I agree on the paucity of Mance's troops. You'd think with all the CGI Stannis stuff they could have given the King-Beyond-The-Wall a few more ruffians. Though when you think about it, it wouldn't be so easy to mow them all down then, especially if there are any giants left.

I was just happy that Bran finally got to his destination. In the time that he was being dragged up North, Dany had been across Essos and back, conquering cities, gaining an army, and so on. Now maybe Bran can get to the next step in his story, whatever that is. If he's going to fly, maybe it'll move faster.

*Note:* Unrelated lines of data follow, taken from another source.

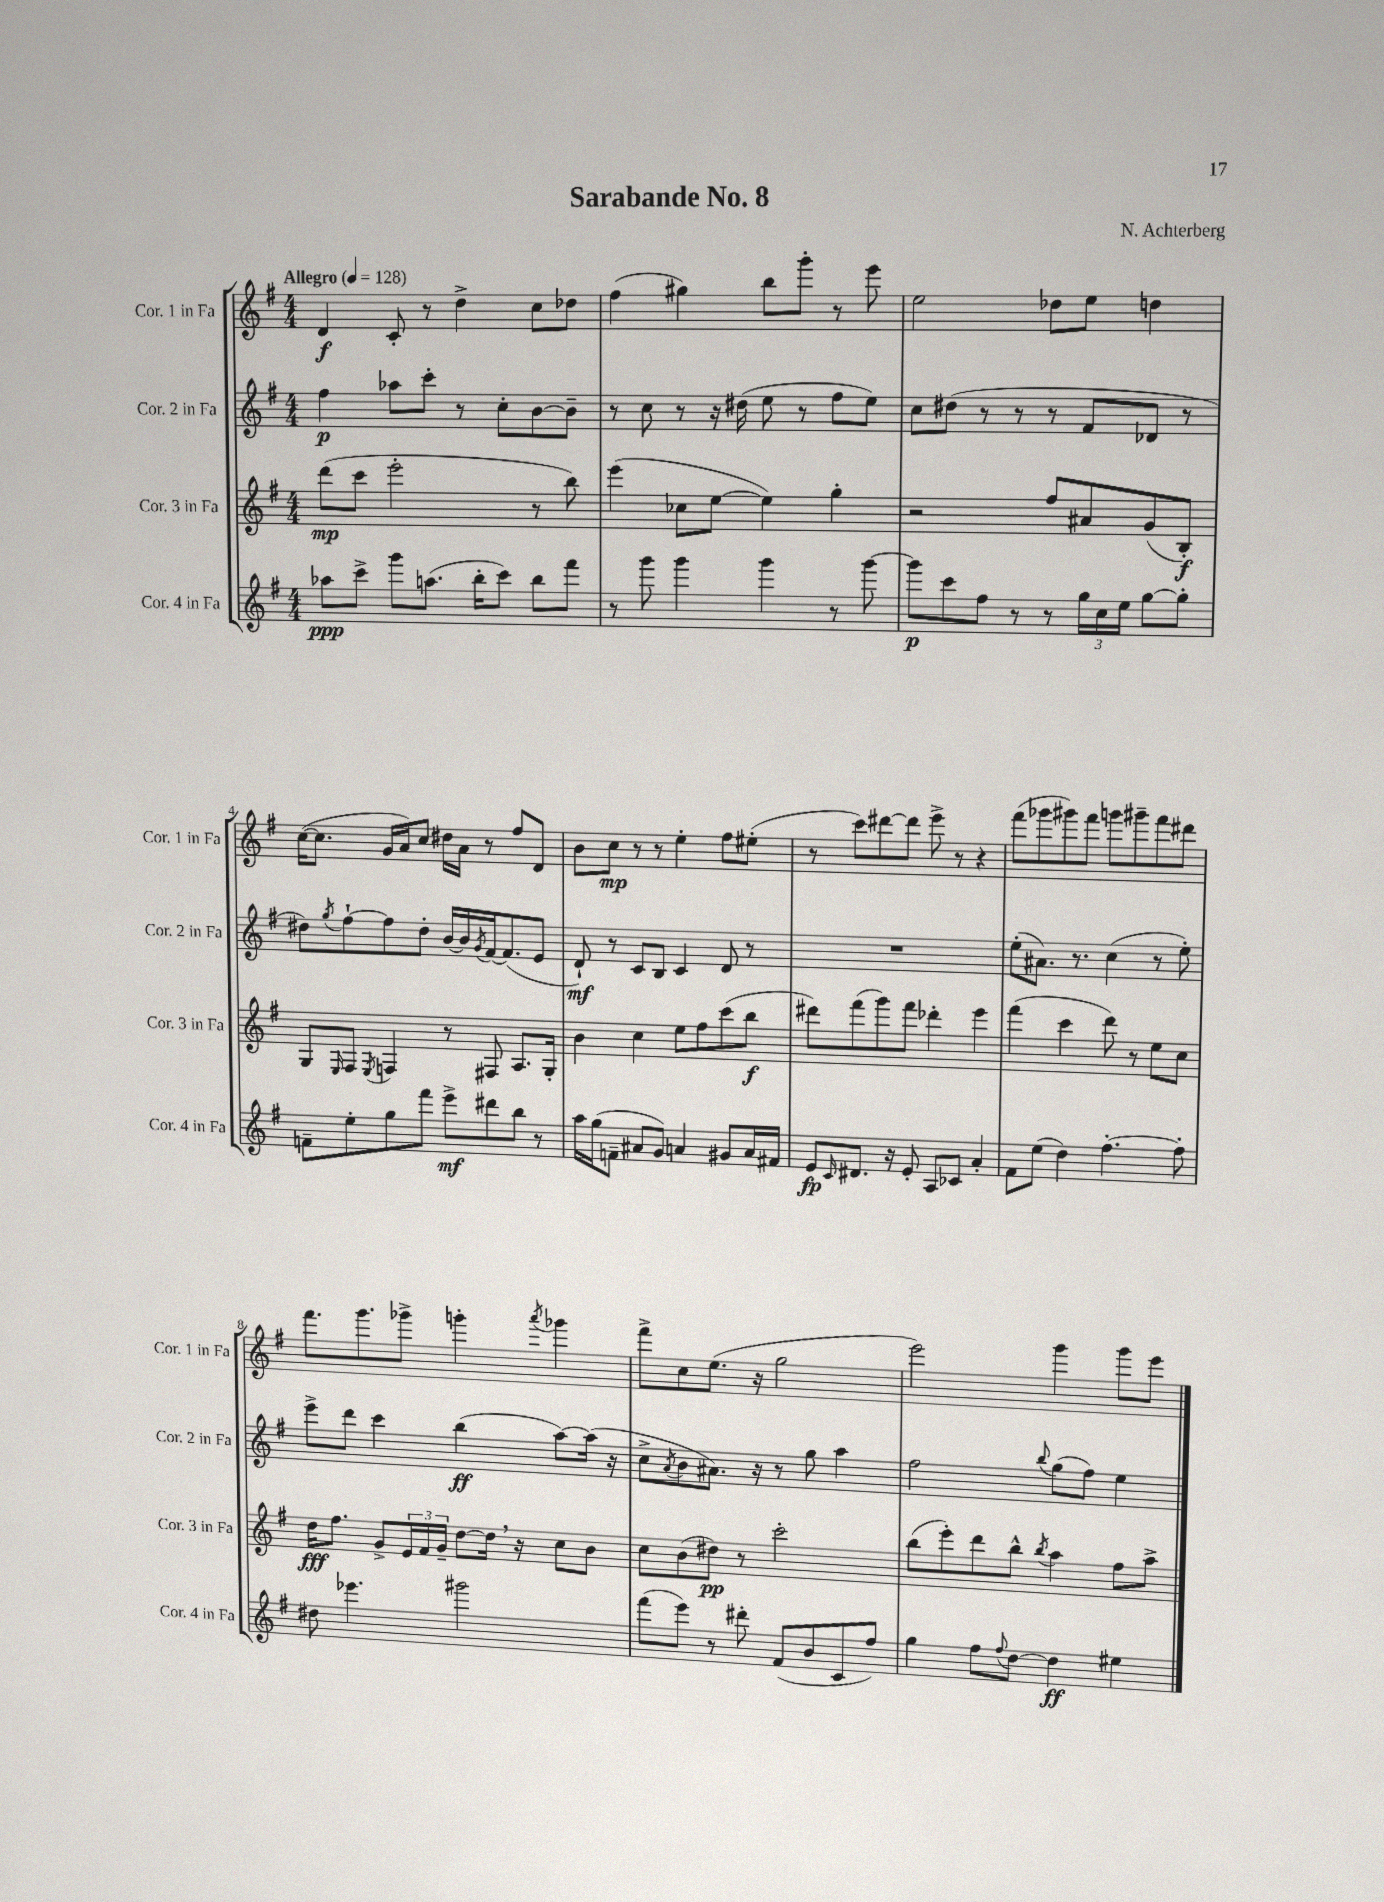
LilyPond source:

\header { title = "Sarabande No. 8" composer = "N. Achterberg" }
<<
\new StaffGroup <<
\new Staff = "s0" \with { instrumentName = "Cor. 1 in Fa" shortInstrumentName = "Cor. 1 in Fa" } {
    \clef treble \key g \major \numericTimeSignature \time 4/4 \tempo "Allegro" 4 = 128
    d'4\f c'8-. r8 d''4-> c''8 des''8 |
    fis''4( gis''4) b''8 g'''8-. r8 e'''8 |
    e''2 des''8 e''8 d''4 |
    c''16~( c''8. g'16 a'16) c''8 dis''16 a'16 r8 fis''8 d'8 |
    b'8 c''8\mp r8 r8 e''4-. fis''8 eis''8-.( |
    r8 c'''8) dis'''8~ dis'''8 e'''8-> r8 r4 |
    fis'''8( ges'''8 gis'''8) fis'''8 g'''8 gis'''8-- fis'''8 dis'''8 |
    fis'''8. g'''8. ges'''8-> g'''4-. \acciaccatura { a'''8 } ges'''4 |
    fis'''8-> c''8 e''8.( r16 g''2 |
    e'''2) g'''4 g'''8 e'''8 \bar "|." |
}
\new Staff = "s1" \with { instrumentName = "Cor. 2 in Fa" shortInstrumentName = "Cor. 2 in Fa" } {
    \clef treble \key g \major \numericTimeSignature \time 4/4
    fis''4\p aes''8 c'''8-. r8 c''8-. b'8~ b'8-- |
    r8 c''8 r8 r16 dis''16( e''8 r8 fis''8 e''8) |
    c''8 dis''8( r8 r8 r8 fis'8 des'8 r8 |
    dis''8) \acciaccatura { g''8 } fis''8~-! fis''8 dis''8-. b'16~ b'16 \acciaccatura { g'8 } fis'16~ fis'8.( e'8 |
    d'8-!\mf) r8 c'8 b8 c'4 d'8 r8 |
    R1 |
    e''8-.( ais'8.) r8. c''4( r8 e''8-.) |
    e'''8-> d'''8 c'''4 b''4\ff( a''8~) a''16( r16 |
    c''8-> \acciaccatura { a'8 } b'8 ais'8.) r16 r8 g''8 a''4 |
    fis''2 \appoggiatura { b''8 } g''8( fis''8) e''4 \bar "|." |
}
\new Staff = "s2" \with { instrumentName = "Cor. 3 in Fa" shortInstrumentName = "Cor. 3 in Fa" } {
    \clef treble \key g \major \numericTimeSignature \time 4/4
    d'''8\mp( c'''8 e'''2-. r8 b''8) |
    e'''4( ces''8 e''8~ e''4) g''4-. |
    r2 fis''8 ais'8 g'8( b8-.\f) |
    g8 \grace { e16 } fis8 \acciaccatura { e8 } f4 r8 fis8 a8. g16-. |
    b'4 c''4 e''8 fis''8 c'''8( b''8\f |
    dis'''8) fis'''8( g'''8) fis'''8 des'''4-. e'''4 |
    fis'''4( c'''4 d'''8) r8 e''8 c''8 |
    d''16\fff fis''8. g'8-> \tuplet 3/2 { e'16 fis'16 g'16-- } d''8~ d''16 \breathe r16 c''8 b'8 |
    c''8 b'8( dis''8\pp) r8 c'''2-. |
    b''8( e'''8-.) d'''8 b''8-^ \acciaccatura { b''8 } a''4 fis''8 a''8-> \bar "|." |
}
\new Staff = "s3" \with { instrumentName = "Cor. 4 in Fa" shortInstrumentName = "Cor. 4 in Fa" } {
    \clef treble \key g \major \numericTimeSignature \time 4/4
    aes''8\ppp c'''8-> g'''8 a''8.( b''16-. c'''8) b''8 fis'''8 |
    r8 g'''8 g'''4 g'''4 r8 g'''8~ |
    g'''8\p c'''8 fis''8 r8 r8 \tuplet 3/2 { g''16 c''16 e''16 } g''8~ g''8-. |
    f'8-- e''8-. g''8 fis'''8 e'''8->\mf dis'''8 b''8 r8 |
    a''16 g''16( f'8-- ais'8 g'8) a'4 gis'8 a'16 fis'16 |
    e'8\fp \grace { c'16 } dis'8. r16 e'8-. a8 ces'8 a'4-. |
    fis'8 e''8( d''4) fis''4.~-. fis''8-. |
    dis''8 ees'''4. gis'''2 |
    fis'''8( e'''8) r8 dis'''8-. fis'8( b'8 c'8 fis''8) |
    g''4 fis''8 \appoggiatura { fis''8 } d''8~ d''4\ff eis''4 \bar "|." |
}
>>
>>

They seem to have mishandled the Shae story. At first it was a good idea--a whore he brings along with him to King's Landing, and a relationship that blossoms into love, but then you had her constant complaining about how he had to hide his love--didn't she know she'd die otherwise? But the ending of her story, most of which took place offscreen, was almost completely botched.

9:22 AM, June 17, 2014  
Anonymous Anonymous said...

I'm fine with the substance of Bran's story, I just wish the golden tree (and the Skeletors) looked less cheesy. The soaring background music also-telling us dumb viewers that something significant and amazing was coming did not fit the dark and grungy look and feel I have come to expect from HBO's GOT.

10:38 AM, June 17, 2014  
Anonymous Anonymous said...

I'm fine with the substance of Bran's story, I just wish the golden tree (and the Skeletors) looked less cheesy. The soaring background music also-telling us dumb viewers that something significant and amazing was coming did not fit the dark and grungy look and feel I have come to expect from HBO's GOT.